--- DATA FOR PROCESSING ---

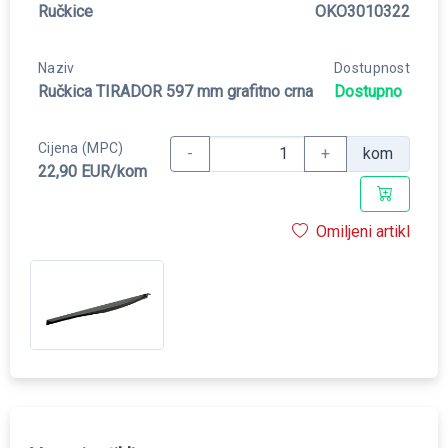
Ručkice
OKO3010322
Naziv
Dostupnost
Ručkica TIRADOR 597 mm grafitno crna
Dostupno
Cijena (MPC)
-
+
kom
22,90 EUR/kom
Omiljeni artikl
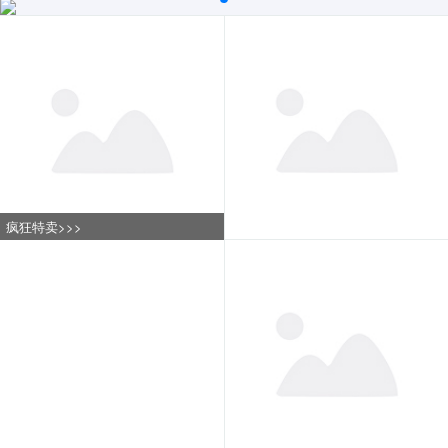
疯狂特卖>>>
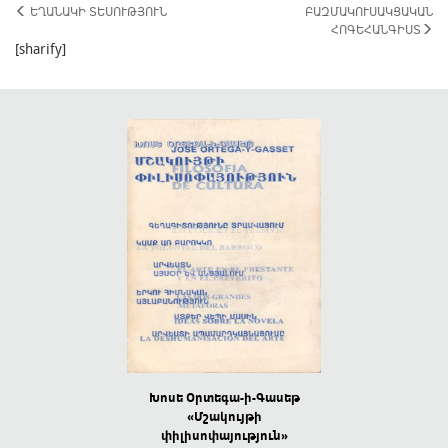
ԵՂԱՆԱԿԻ ՏԵՍՈՒԹՅՈՒՆ
ԲԱԶՄԱԿՈՒՍԱԿՑԱԿԱՆ
ՀՈԳԵՀԱՆԳԻՍՏ
[sharify]
 ԺԱՄԵՐ
Խոսե Oրտեգա-ի-Գասեթ
ԵՐԿՈՒ ՋՐՀԵՂ
ուններ Երևան,
«Մշակույթի
Բանաստեղծությ
գրող» հրատ.,
«Նաիրի
փիլիսոփայություն»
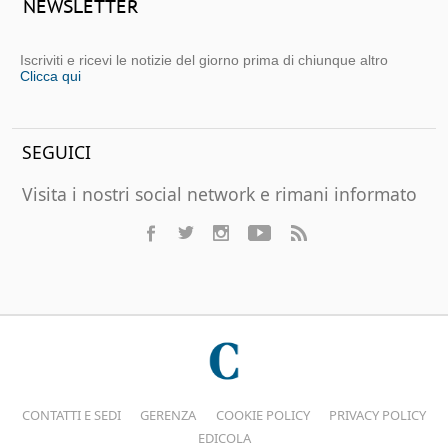
NEWSLETTER
Iscriviti e ricevi le notizie del giorno prima di chiunque altro
Clicca qui
SEGUICI
Visita i nostri social network e rimani informato
CONTATTI E SEDI
GERENZA
COOKIE POLICY
PRIVACY POLICY
EDICOLA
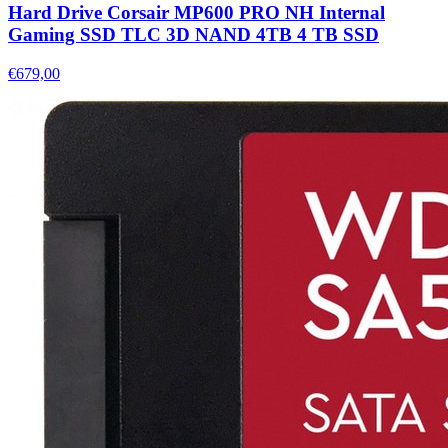
Hard Drive Corsair MP600 PRO NH Internal
Gaming SSD TLC 3D NAND 4TB 4 TB SSD
€679,00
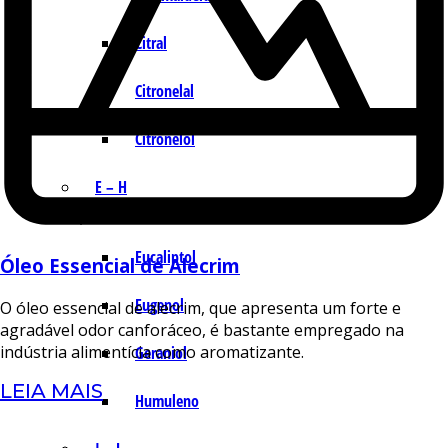
Citral
Citronelal
Citronelol
E – H
Eucaliptol
Óleo Essencial de Alecrim
Eugenol
O óleo essencial de alecrim, que apresenta um forte e
agradável odor canforáceo, é bastante empregado na
indústria alimentícia como aromatizante.
Geraniol
LEIA MAIS
Humuleno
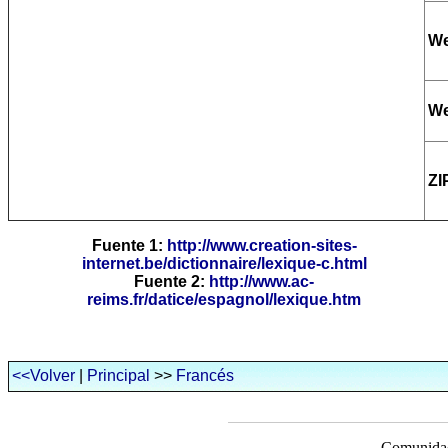
W
We
ZI
Fuente 1:
http://www.creation-sites-
internet.be/dictionnaire/lexique-c.html
Fuente 2:
http://www.ac-
reims.fr/datice/espagnol/lexique.htm
<<Volver
|
Principal
>>
Francés
Comunidad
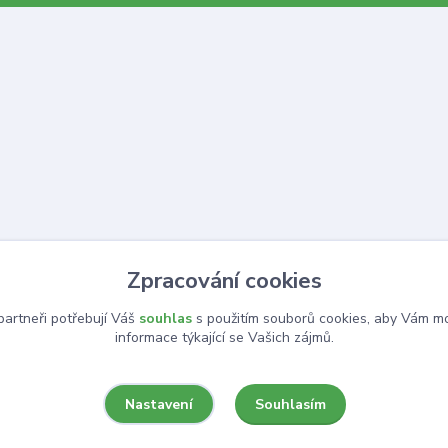
Zpracování cookies
artneři potřebují Váš
souhlas
s použitím souborů cookies, aby Vám mo
informace týkající se Vašich zájmů.
Souhlasím
Nastavení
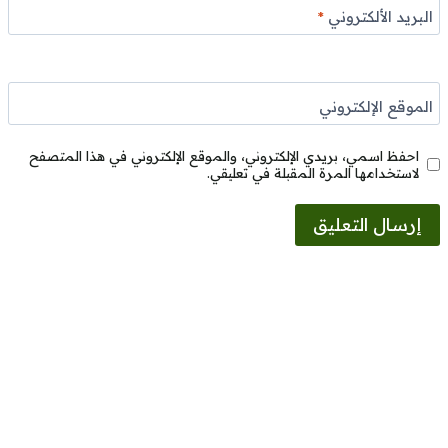
البريد الألكتروني
*
الموقع الإلكتروني
احفظ اسمي، بريدي الإلكتروني، والموقع الإلكتروني في هذا المتصفح
لاستخدامها المرة المقبلة في تعليقي.
Alternative:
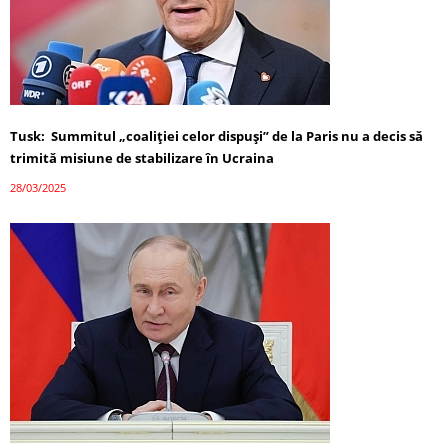
Tusk: Summitul „coaliției celor dispuși” de la Paris nu a decis să
trimită misiune de stabilizare în Ucraina
28/03/2025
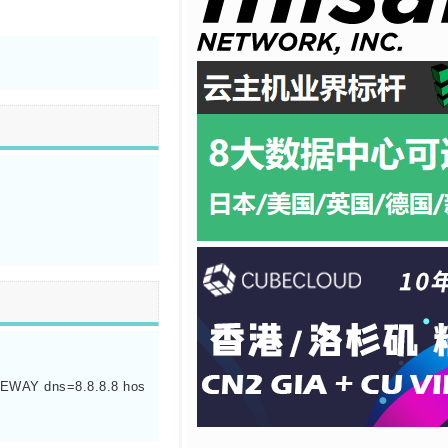
ATEWAY dns=8.8.8.8 hos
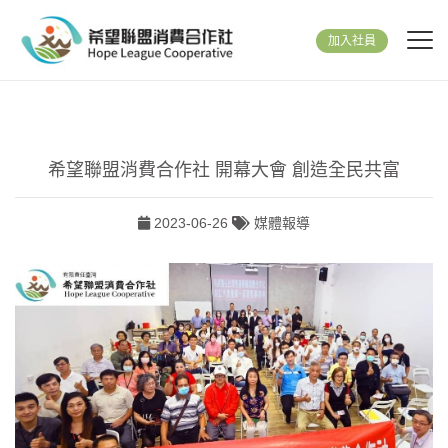
加入社員
希望聯盟消費合作社 開幕大會 創造全民共富
2023-06-26
媒體報導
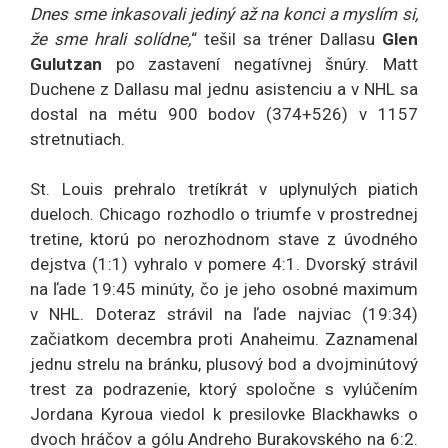
Dnes sme inkasovali jediný až na konci a myslím si,
že sme hrali solídne,
“ tešil sa tréner Dallasu
Glen
Gulutzan
po zastavení negatívnej šnúry. Matt
Duchene z Dallasu mal jednu asistenciu a v NHL sa
dostal na métu 900 bodov (374+526) v 1157
stretnutiach.
St. Louis prehralo tretíkrát v uplynulých piatich
dueloch. Chicago rozhodlo o triumfe v prostrednej
tretine, ktorú po nerozhodnom stave z úvodného
dejstva (1:1) vyhralo v pomere 4:1. Dvorský strávil
na ľade 19:45 minúty, čo je jeho osobné maximum
v NHL. Doteraz strávil na ľade najviac (19:34)
začiatkom decembra proti Anaheimu. Zaznamenal
jednu strelu na bránku, plusový bod a dvojminútový
trest za podrazenie, ktorý spoločne s vylúčením
Jordana Kyroua viedol k presilovke Blackhawks o
dvoch hráčov a gólu Andreho Burakovského na 6:2.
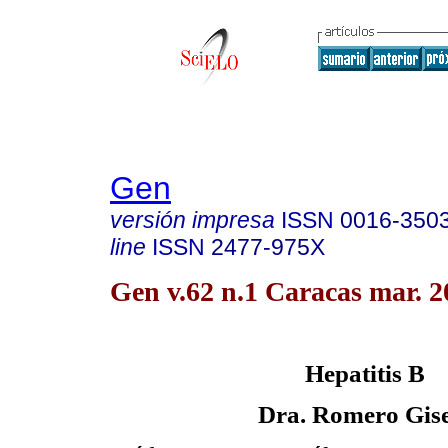
Gen
versión impresa
ISSN
0016-350
line
ISSN
2477-975X
Gen v.62 n.1 Caracas mar. 2
Hepatitis B
Dra. Romero Gis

--- WORK TO COMPLETE ---
Each line of the data must be restated exactly, and the pictures must be left out.

--- WRITTEN ANSWER ---
Ručkice
OKO3010322
Naziv
Dostupnost
Ručkica TIRADOR 597 mm grafitno crna
Dostupno
Cijena (MPC)
-
+
kom
22,90 EUR/kom
Omiljeni artikl
疯狂特卖>>>
ԵՂԱՆԱԿԻ ՏԵՍՈՒԹՅՈՒՆ
ԲԱԶՄԱԿՈՒՍԱԿՑԱԿԱՆ
ՀՈԳԵՀԱՆԳԻՍՏ
[sharify]
 ԺԱՄԵՐ
Խոսե Oրտեգա-ի-Գասեթ
ԵՐԿՈՒ ՋՐՀԵՂ
ուններ Երևան,
«Մշակույթի
Բանաստեղծությ
գրող» հրատ.,
«Նաիրի
փիլիսոփայություն»
NEWSLETTER
Iscriviti e ricevi le notizie del giorno prima di chiunque altro
Clicca qui
SEGUICI
Visita i nostri social network e rimani informato
CONTATTI E SEDI
GERENZA
COOKIE POLICY
PRIVACY POLICY
EDICOLA
Hard Drive Corsair MP600 PRO NH Internal
Gaming SSD TLC 3D NAND 4TB 4 TB SSD
€679,00
Citral
Citronelal
Citronelol
E – H
Eucaliptol
Óleo Essencial de Alecrim
Eugenol
O óleo essencial de alecrim, que apresenta um forte e
agradável odor canforáceo, é bastante empregado na
indústria alimentícia como aromatizante.
Geraniol
LEIA MAIS
Humuleno
W
We
ZI
Fuente 1:
http://www.creation-sites-
internet.be/dictionnaire/lexique-c.html
Fuente 2:
http://www.ac-
reims.fr/datice/espagnol/lexique.htm
<<Volver
|
Principal
>>
Francés
Comunidad
Zpracování cookies
artneři potřebují Váš
souhlas
s použitím souborů cookies, aby Vám mo
informace týkající se Vašich zájmů.
Souhlasím
Nastavení
البريد الألكتروني
*
الموقع الإلكتروني
احفظ اسمي، بريدي الإلكتروني، والموقع الإلكتروني في هذا المتصفح
لاستخدامها المرة المقبلة في تعليقي.
Alternative:
Tusk: Summitul „coaliției celor dispuși” de la Paris nu a decis să
trimită misiune de stabilizare în Ucraina
28/03/2025
ATEWAY dns=8.8.8.8 hos
加入社員
希望聯盟消費合作社 開幕大會 創造全民共富
2023-06-26
媒體報導
Dnes sme inkasovali jediný až na konci a myslím si,
že sme hrali solídne,
“ tešil sa tréner Dallasu
Glen
Gulutzan
po zastavení negatívnej šnúry. Matt
Duchene z Dallasu mal jednu asistenciu a v NHL sa
dostal na métu 900 bodov (374+526) v 1157
stretnutiach.
St. Louis prehralo tretíkrát v uplynulých piatich
dueloch. Chicago rozhodlo o triumfe v prostrednej
tretine, ktorú po nerozhodnom stave z úvodného
dejstva (1:1) vyhralo v pomere 4:1. Dvorský strávil
na ľade 19:45 minúty, čo je jeho osobné maximum
v NHL. Doteraz strávil na ľade najviac (19:34)
začiatkom decembra proti Anaheimu. Zaznamenal
jednu strelu na bránku, plusový bod a dvojminútový
trest za podrazenie, ktorý spoločne s vylúčením
Jordana Kyroua viedol k presilovke Blackhawks o
dvoch hráčov a gólu Andreho Burakovského na 6:2.
Gen
versión impresa
ISSN
0016-350
line
ISSN
2477-975X
Gen v.62 n.1 Caracas mar. 2
Hepatitis B
Dra. Romero Gis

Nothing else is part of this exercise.